The US government at the time hoped for the full participation of blacks in military service—it set 10% of all inductees be black. Thus, the US military was obligated to meet this quota. However, many black applicants were rejected, not because of “racism” as stated by the book, but because many could not even read the induction forms and did not know how to sign their names. The book does not mention that later during the war, black inductees, as well as whites, underwent literacy training, to boost overall literacy levels. One other potential barrier to induction for blacks is their generally poor physical health. However, physical fitness of young black males was similar to that of white males. If blacks were rejected, it was for venereal disease. Later on during the war, however, those with venereal disease were subjected to treatment, and accepted into service upon treatment completion. Thus, the government and military were more interested in producing fighting men to win the war rather than oppressing a potential pool of recruits.

The current book suggests “white racists” rejected black Americans for service, which, again, reminds readers to dig deeper into history. Some black community leaders, such as black nationalist W.E.B. Du Bois, and black separatist groups, such as the Nation of Islam, greatly admired Japan’s rapid modernization following its emergence from isolation, its victory over Russia, a white, European empire, and Japan’s proposal to abolish racial discrimination at the 1919 Paris Peace Conference. At the same time, before the attack on Pearl Harbor, Japanese agitators approached black communities for their support in Japan’s fight against western imperialists. Some black nationalist leaders, such as Mittie Maud(e) Lena Gordon of the Ethiopia Pacific Movement, called on blacks to register as conscientious objectors and stated in a letter to President Franklin Roosevelt that “nothing was to be gained by blacks fighting the white man’s wars.” While Gordon denied being “pro-Japan,” she was charged with sedition in 1942. Thus, rather than pure racism, perhaps draft boards were leery of the loyalty of some of the black candidates.

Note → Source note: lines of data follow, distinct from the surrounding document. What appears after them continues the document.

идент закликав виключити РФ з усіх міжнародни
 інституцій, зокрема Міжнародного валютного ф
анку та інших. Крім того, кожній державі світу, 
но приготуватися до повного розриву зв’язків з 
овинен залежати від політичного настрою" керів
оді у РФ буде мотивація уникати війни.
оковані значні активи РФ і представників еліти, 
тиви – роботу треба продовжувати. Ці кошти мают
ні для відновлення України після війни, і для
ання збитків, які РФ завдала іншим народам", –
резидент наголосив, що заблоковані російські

The Japanese military system of comfort stations and how they were organized ad hoc by the Japanese military in forward military areas has been detailed elsewhere. Rather than sordid chambers of horror, as depicted by American elites these stations were designed to keep Japanese soldiers away from local women, to reduce criminal behavior and to reduce the risk of venereal disease. The current book missed the opportunity to describe similar arrangements—within the homeland—for US military personnel sanctioned by the US military. Hiltner describes one arrangement between officials of the city of Norfolk, Virginia and its prostitutes to business within a designated area. Prostitutes paid city taxes and were regularly examined for venereal diseases. However, the Navy pressured the city to close the area due to an “outbreak” of venereal disease among naval personnel, forcing prostitution and crime to spread throughout Norfolk. Not described in the book was Honolulu, a key American military base in the Pacific. While prostitution was not legal, prostitutes were fingerprinted and registered to work as prostitutes. From the prostitute’s $3 fee, the brothel owner received $1. More on the government or military’s regulation of prostitution in the US during World War II, with the aim of controlling crime and disease transmission, could have been mentioned in the current book. Hiltner notes that generals and admirals were more concerned with keeping personnel free of venereal disease, for the sake of combat effectiveness. Here we can see a possible dissociation between Japanese and US thinking on prostitution—Japan was concerned with regulating behavior while the US was more concerned with outward appearances. To confirm this, readers will need to read elsewhere.